In my first year of university I signed up for a new scheme that was being set up by medical students across the country on social prescribing. I had not come across the term before, but after reading an article by the College of Medicine about it I realised I had to sign up.
Considering I am thinking of becoming a GP when I graduate, the opportunity to spread awareness and teach other people about it seemed like a no-brainer. But what exactly is social prescribing?
Sometimes called community referral, social prescribing refers individuals to a link worker who then connects them with local community services such as volunteering, arts, cookery activities, gardening and sports. The aim of social prescribing is to address people’s needs in a holistic way, taking into consideration that health is affected by an individual’s socioeconomic background and environment.
The oldest social prescribing centre is the Bromley by Bow Centre in London. Staff work via a link worker who meets the patients and after a few sessions refers them to more than 35 local services such as gardening and legal advice. This is especially crucial, as social prescribing is truly individualised to the patient and the referral is based on the patient’s social, emotional and practical needs. A study carried out in Bristol showed that social prescribing improved anxiety, general mental and emotional wellbeing as well as quality of life in patients that tried it.
Recently, social prescribing has been gaining attention and momentum. At the King’s Fund Social prescribing: Coming of Age’ conference in November, Bogdan Chiva Giurca, founder and chair of the student scheme, announced a National Social Prescribing Day for 14 March.
The aim of social prescribing is to address people’s needs in a holistic way.
In preparation for this event, medical students like myself are busy organising talks, fairs and conferences with social prescribing at the crux of it all, in the hopes that GPs, patients and medical students can connect with each other to grow a social prescribing network in their areas.
Spreading awareness of social prescribing, as a medical student, hasn’t come without its hurdles. In the area I am in, GPs aren’t really aware of social prescribing and its benefits. If they are, they don’t have a link worker in place and so although they would like to integrate social prescribing in their practice, they haven’t been able to organise it and put the correct infrastructure in place.
Setting up something of this kind, even if mostly outsourced to community projects already in place, still requires initial staff resource and funding. Another issue with setting up social prescribing is that the appropriate community projects have to be available so that patients can be correctly referred to an activity that is going to improve their wellbeing and quality of life.

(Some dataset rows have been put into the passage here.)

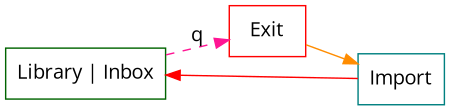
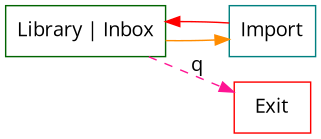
  digraph {
    fontname="Open Sans"
    rankdir=LR
    node [fontname="Open Sans" shape=box]
    edge [fontname="Open Sans"]
    n1 [color=darkgreen label="Library | Inbox"]
    Import [color=teal]
    Exit [color=red]
-   Exit -> Import [color=darkorange]
+   n1 -> Import [color=darkorange]
    n1 -> Exit [color=deeppink label=q style=dashed]
    Import -> n1 [color=red]
  }
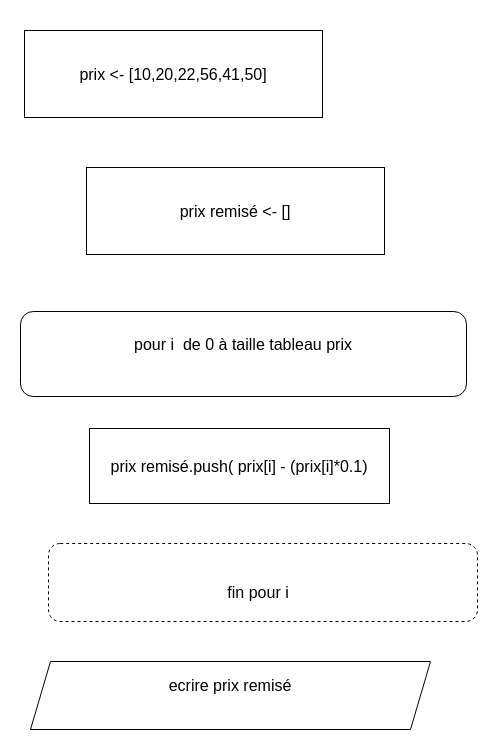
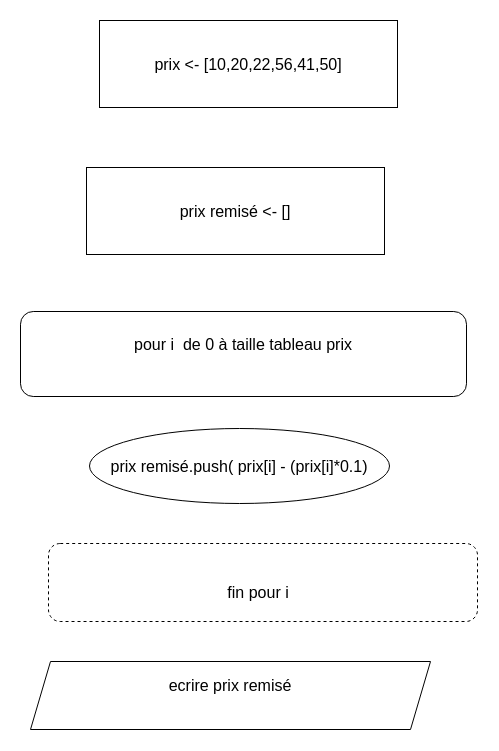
  <mxCell id="0" />
  <mxCell id="1" parent="0" />
- <mxCell id="2" value="prix &amp;lt;- [10,20,22,56,41,50]" style="rounded=0;whiteSpace=wrap;html=1;fontSize=16;" parent="1" vertex="1"><mxGeometry x="24" y="30" width="298" height="87" as="geometry" /></mxCell>
- <mxCell id="3" value="prix remisé.push( prix[i] - (prix[i]*0.1)" style="rounded=0;whiteSpace=wrap;html=1;fontSize=16;" parent="1" vertex="1"><mxGeometry x="89" y="428" width="300" height="75" as="geometry" /></mxCell>
+ <mxCell id="2" value="prix &amp;lt;- [10,20,22,56,41,50]" style="rounded=0;whiteSpace=wrap;html=1;fontSize=16;" parent="1" vertex="1"><mxGeometry x="99" y="20" width="298" height="87" as="geometry" /></mxCell>
+ <mxCell id="3" value="prix remisé.push( prix[i] - (prix[i]*0.1)" style="ellipse;whiteSpace=wrap;html=1;fontSize=16;" parent="1" vertex="1"><mxGeometry x="89" y="428" width="300" height="75" as="geometry" /></mxCell>
  <mxCell id="4" value="&#10;&lt;span style=&quot;color: rgb(0, 0, 0); font-family: Helvetica; font-size: 16px; font-style: normal; font-variant-ligatures: normal; font-variant-caps: normal; font-weight: 400; letter-spacing: normal; orphans: 2; text-align: center; text-indent: 0px; text-transform: none; widows: 2; word-spacing: 0px; -webkit-text-stroke-width: 0px; background-color: rgb(255, 255, 255); text-decoration-thickness: initial; text-decoration-style: initial; text-decoration-color: initial; float: none; display: inline !important;&quot;&gt;pour i&amp;nbsp; de 0 à taille tableau prix&lt;/span&gt;&#10;&#10;" style="rounded=1;whiteSpace=wrap;html=1;fontSize=16;" parent="1" vertex="1"><mxGeometry x="20" y="311" width="446" height="85" as="geometry" /></mxCell>
  <mxCell id="5" value="prix remisé &amp;lt;- []" style="rounded=0;whiteSpace=wrap;html=1;fontSize=16;" parent="1" vertex="1"><mxGeometry x="86" y="167" width="298" height="87" as="geometry" /></mxCell>
  <mxCell id="6" value="&lt;br&gt;&lt;span style=&quot;border-color: var(--border-color); color: rgb(0, 0, 0); font-family: Helvetica; font-size: 16px; font-style: normal; font-variant-ligatures: normal; font-variant-caps: normal; font-weight: 400; letter-spacing: normal; orphans: 2; text-align: center; text-indent: 0px; text-transform: none; widows: 2; word-spacing: 0px; -webkit-text-stroke-width: 0px; text-decoration-thickness: initial; text-decoration-style: initial; text-decoration-color: initial; background-color: rgb(255, 255, 255); float: none; display: inline !important;&quot;&gt;fin pour i&amp;nbsp;&lt;span&gt;&amp;nbsp;&lt;/span&gt;&lt;/span&gt;" style="rounded=1;whiteSpace=wrap;html=1;fontSize=16;dashed=1;" parent="1" vertex="1"><mxGeometry x="48" y="543" width="429" height="78" as="geometry" /></mxCell>
  <mxCell id="7" value="ecrire prix remisé&lt;br&gt;&amp;nbsp;" style="shape=parallelogram;perimeter=parallelogramPerimeter;whiteSpace=wrap;html=1;fixedSize=1;fontSize=16;" parent="1" vertex="1"><mxGeometry x="30" y="661" width="400" height="68" as="geometry" /></mxCell>
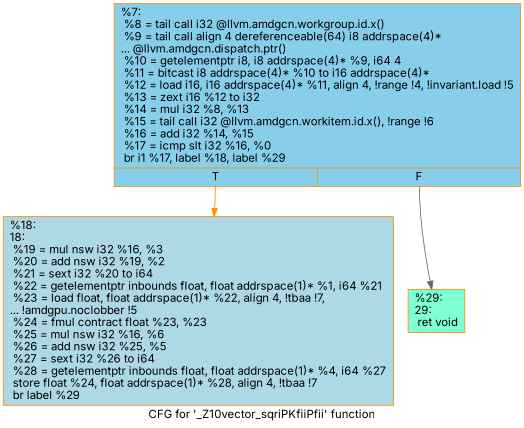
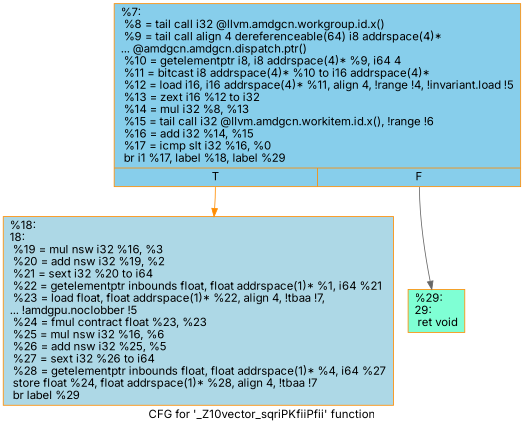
  digraph {
    fontname=Inter
    label="CFG for '_Z10vector_sqriPKfiiPfii' function"
    node [color=darkorange fontname=Inter shape=record style=filled]
    edge [fontname=Inter]
-   n1 [fillcolor=skyblue label="{%7:\l  %8 = tail call i32 @llvm.amdgcn.workgroup.id.x()\l  %9 = tail call align 4 dereferenceable(64) i8 addrspace(4)*\l... @llvm.amdgcn.dispatch.ptr()\l  %10 = getelementptr i8, i8 addrspace(4)* %9, i64 4\l  %11 = bitcast i8 addrspace(4)* %10 to i16 addrspace(4)*\l  %12 = load i16, i16 addrspace(4)* %11, align 4, !range !4, !invariant.load !5\l  %13 = zext i16 %12 to i32\l  %14 = mul i32 %8, %13\l  %15 = tail call i32 @llvm.amdgcn.workitem.id.x(), !range !6\l  %16 = add i32 %14, %15\l  %17 = icmp slt i32 %16, %0\l  br i1 %17, label %18, label %29\l|{<s0>T|<s1>F}}"]
+   n1 [fillcolor=skyblue label="{%7:\l  %8 = tail call i32 @llvm.amdgcn.workgroup.id.x()\l  %9 = tail call align 4 dereferenceable(64) i8 addrspace(4)*\l... @amdgcn.amdgcn.dispatch.ptr()\l  %10 = getelementptr i8, i8 addrspace(4)* %9, i64 4\l  %11 = bitcast i8 addrspace(4)* %10 to i16 addrspace(4)*\l  %12 = load i16, i16 addrspace(4)* %11, align 4, !range !4, !invariant.load !5\l  %13 = zext i16 %12 to i32\l  %14 = mul i32 %8, %13\l  %15 = tail call i32 @llvm.amdgcn.workitem.id.x(), !range !6\l  %16 = add i32 %14, %15\l  %17 = icmp slt i32 %16, %0\l  br i1 %17, label %18, label %29\l|{<s0>T|<s1>F}}"]
    n2 [fillcolor=lightblue label="{%18:\l18:                                               \l  %19 = mul nsw i32 %16, %3\l  %20 = add nsw i32 %19, %2\l  %21 = sext i32 %20 to i64\l  %22 = getelementptr inbounds float, float addrspace(1)* %1, i64 %21\l  %23 = load float, float addrspace(1)* %22, align 4, !tbaa !7,\l... !amdgpu.noclobber !5\l  %24 = fmul contract float %23, %23\l  %25 = mul nsw i32 %16, %6\l  %26 = add nsw i32 %25, %5\l  %27 = sext i32 %26 to i64\l  %28 = getelementptr inbounds float, float addrspace(1)* %4, i64 %27\l  store float %24, float addrspace(1)* %28, align 4, !tbaa !7\l  br label %29\l}"]
    n3 [fillcolor=aquamarine label="{%29:\l29:                                               \l  ret void\l}"]
    n1 -> n2 [color=darkorange tailport=s0]
    n1 -> n3 [color=gray40 tailport=s1]
  }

A major benefit of social prescribing is that patients are referred to organisations or individuals already present in the community. This however, can also be a problem if there is no infrastructure in place for patients to be referred to because then that needs to be organised first. The key to partly resolving this is to work closely with the volunteer sector in order to set something in place without having to do it from scratch.This has been done in Rotherham but it takes time and resources.
Despite this, every time I have explained social prescribing to medical students, a GP or a charity based in Hampshire, I have been greeted with enthusiasm and acknowledgement that it should be put in place. This is encouraging. Although the NHS is sometimes portrayed as having an uncertain future, the social prescribing movement occurring all over the country will hopefully positively shape a future NHS into a healthcare system that treats every patient holistically.